Expanded token ropes:

24...30: "fn" "four" ( ) -> "i32" {
34...34: "1"
19...19: "+"
36...36: "3"
38...38: "}"

As you can see, the data that would need to created by expansion grows with the number of macro invocations and $var interpolations in macro_rules RHSes, not actual tokens being interpolated.

One problem with AST-based expansion is that you have to recurse into the parsed expansion of each macro to find more macro invocations.

With the token ropes, you can always have a top-level queue that you keep pushing ranges to and have no recursion at all.

This ends up supporting the “macro tail call” pattern, where each macro expands to another macro invocation, as in that case the queue size stays constant, instead of recursing and potentially overflowing the compiler’s stack (as demonstrated by @Manishearth and @DanielKeep with the brainfuck/hodor macros).

Back to the AST

I mentioned how token trees split allocations unnecessarily, but the AST is much worse: just the 4 most common kinds of nodes (Item, Expr, Ty and Pat) add up to ~244600 nodes using over 33MB by themselves.
There are also vectors and other kinds of nodes, so the whole AST is probably using over 50MB (but it’s harder to quantify atm).

All of that means you take 25 milliseconds just to traverse the entire AST of librustc, whereas the (artificial) flat token array takes 5 milliseconds with small token tags and only goes up to 7 for 88 byte Tokens (which is how big they are currently in libsyntax, for various reasons).

So flat arrays are faster to go through, but what about the actual work you need to perform for parsing the tokens into the AST each time?

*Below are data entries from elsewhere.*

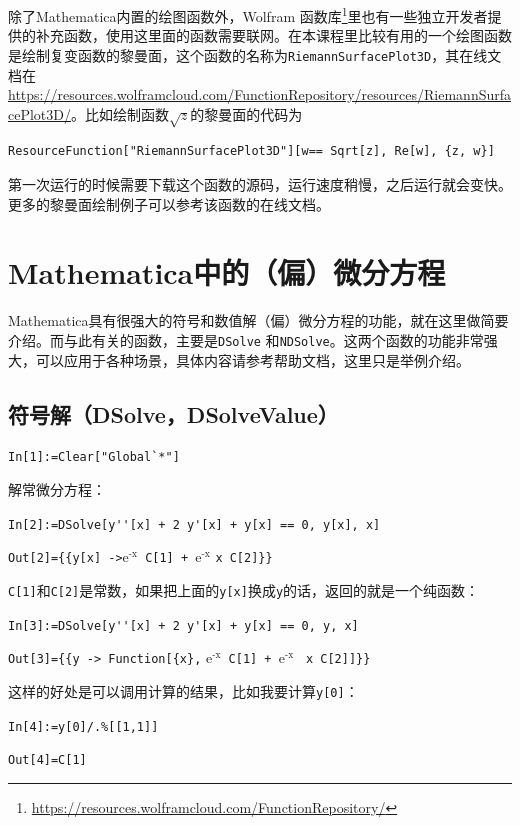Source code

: \documentclass[UTF8,a4paper,10pt]{ctexart}
\newcommand{\mma}{Mathematica}
\begin{document}
除了\mma 内置的绘图函数外，Wolfram 函数库\footnote{\url{https://resources.wolframcloud.com/FunctionRepository/}}里也有一些独立开发者提供的补充函数，使用这里面的函数需要联网。在本课程里比较有用的一个绘图函数是绘制复变函数的黎曼面，这个函数的名称为\verb|RiemannSurfacePlot3D|，其在线文档在\url{https://resources.wolframcloud.com/FunctionRepository/resources/RiemannSurfacePlot3D/}。比如绘制函数$\sqrt{z}$的黎曼面的代码为

\begin{lstlisting}
ResourceFunction["RiemannSurfacePlot3D"][w== Sqrt[z], Re[w], {z, w}]
\end{lstlisting}
第一次运行的时候需要下载这个函数的源码，运行速度稍慢，之后运行就会变快。更多的黎曼面绘制例子可以参考该函数的在线文档。



\section{Mathematica中的（偏）微分方程}

Mathematica具有很强大的符号和数值解（偏）微分方程的功能，就在这里做简要介绍。而与此有关的函数，主要是\verb|DSolve|
和\verb|NDSolve|。这两个函数的功能非常强大，可以应用于各种场景，具体内容请参考帮助文档，这里只是举例介绍。

\subsection{符号解（DSolve，DSolveValue）}

\verb|In[1]:=Clear["Global`*"]|

解常微分方程：

\verb|In[2]:=DSolve[y''[x] + 2 y'[x] + y[x] == 0, y[x], x]|

\verb|Out[2]={{y[x] ->|$ \text{e}^\text{-x}$\verb| C[1] + |$\text{e}^\text{-x}$ \verb|x C[2]}}|

\verb|C[1]|和\verb|C[2]|是常数，如果把上面的\verb|y[x]|换成\verb|y|的话，返回的就是一个纯函数：

\verb|In[3]:=DSolve[y''[x] + 2 y'[x] + y[x] == 0, y, x]|

\verb|Out[3]={{y -> Function[{x},| $ \text{e}^\text{-x}$\verb| C[1] + |$\text{e}^\text{-x}$ \verb| x C[2]]}}|

这样的好处是可以调用计算的结果，比如我要计算\verb|y[0]|：

\verb|In[4]:=y[0]/.%[[1,1]]|

\verb|Out[4]=C[1]|
\end{document}
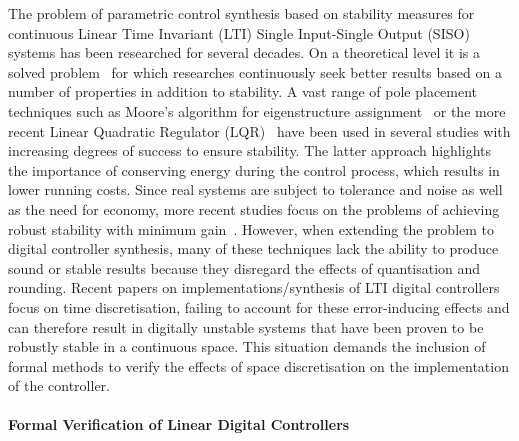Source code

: \documentclass{sig-alternate-05-2015}
\begin{document}
The problem of parametric control synthesis based on stability measures for
continuous Linear Time Invariant (LTI) Single Input-Single Output (SISO)
systems has been researched for several decades.  On a theoretical level it
is a solved problem~\cite{wonham1967pole} for which researches continuously
seek better results based on a number of properties in addition to
stability.  A vast range of pole placement techniques such as Moore's
algorithm for eigenstructure assignment~\cite{klein1977eigenvalue} or the
more recent Linear Quadratic Regulator (LQR)~\cite{bemporad2002explicit}
have been used in several studies with increasing degrees of success to
ensure stability.  The latter approach highlights the importance of
conserving energy during the control process, which results in lower running
costs.  Since real systems are subject to tolerance and noise as well as the
need for economy, more recent studies focus on the problems of achieving
robust stability with minimum
gain~\cite{schmid2014unified,konigorski2012pole}.  However, when extending
the problem to digital controller synthesis, many of these techniques lack
the ability to produce sound or stable results because they disregard the
effects of quantisation and rounding.  Recent papers on
implementations/synthesis of LTI digital
controllers~\cite{das2013lqr,ghosh2013fpga} focus on time discretisation,
failing to account for these error-inducing effects and can therefore result
in digitally unstable systems that have been proven to be robustly stable in
a continuous space.  This situation demands the inclusion of formal methods
to verify the effects of space discretisation on the implementation of the
controller.

\paragraph{Formal Verification of Linear Digital Controllers} 
\end{document}
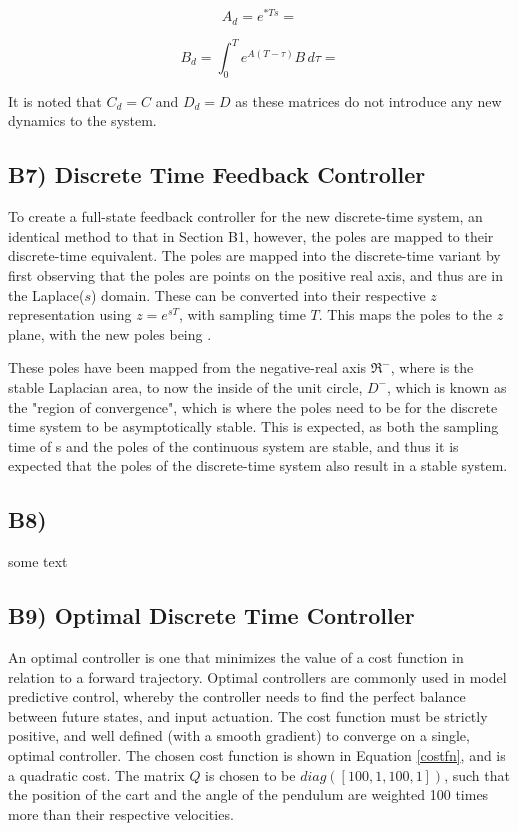 \documentclass{article}
\begin{document}
\begin{equation}\label{ad}
    A_d=e^{*Ts}=
\end{equation}


\begin{equation}\label{Bd}
    B_d=\int_{0}^{T} e^{A(T - \tau)} B \, d\tau=
\end{equation}

It is noted that $C_d=C$ and $D_d=D$ as these matrices do not introduce any new dynamics to the system.



\subsection*{B7) Discrete Time Feedback Controller}
To create a full-state feedback controller for the new discrete-time system, an identical method to that in Section B1, however, the poles are mapped to their discrete-time equivalent. The poles are mapped into the discrete-time variant by first observing that the poles are points on the positive real axis, and thus are in the Laplace($s$) domain. These can be converted into their respective $z$ representation using $z=e^{sT}$, with sampling time $T$. This maps the poles to the $z$ plane, with the new poles being . 
\newline

These poles have been mapped from the negative-real axis $\Re^-$, where is the stable Laplacian area, to now the inside of the unit circle, $D^-$, which is known as the "region of convergence", which is where the poles need to be for the discrete time system to be asymptotically stable. This is expected, as both the sampling time of s and 
the poles of the continuous system are stable, and thus it is expected that the poles of the discrete-time system also result in a stable system. 




\subsection*{B8) }
some text


\subsection*{B9) Optimal Discrete Time Controller}
An optimal controller is one that minimizes the value of a cost function in relation to a forward trajectory. Optimal controllers are commonly used in model predictive control, whereby the controller needs to find the perfect balance between future states, and input actuation. The cost function must be strictly positive, and well defined (with a smooth gradient) to converge on a single, optimal controller. The chosen cost function is shown in Equation \ref{costfn}, and is a quadratic cost. The matrix $Q$ is chosen to be $diag([100, 1, 100, 1])$, such that the position of the cart and the angle of the pendulum are weighted 100 times more than their respective velocities.
\end{document}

(My hope is that parsing each time takes less than visiting the cache-unfriendly AST, but that might not be the case, and if it’s not, there are other options available)

I don’t know the answer yet, I am still working on modifying libsyntax so it parses without allocating the result into memory at all.

I will keep updating this post as I get more concrete data.


#2

I think we will need to keep hygiene info in the tokens. This is not due to the new hygiene algorithm but due to the tokens in, tokens out model for syntax extensions - we need to keep the hygiene info somewhere, and since we don’t have the AST any more, tokens are the only choice.

I would also like to keep span info with tokens rather than in the AST - it is useful for tools to have all the spans, and keeping them in tokens rather than the AST seems a good way to do so (we’d probably need to compress the spans to some extent to make this feasible).

I’m unclear what the motivation for this is - aiui lexing and parsing don’t take a meaningful amount of time and the memory use is not too much of a concern. What is the goal with the refactoring?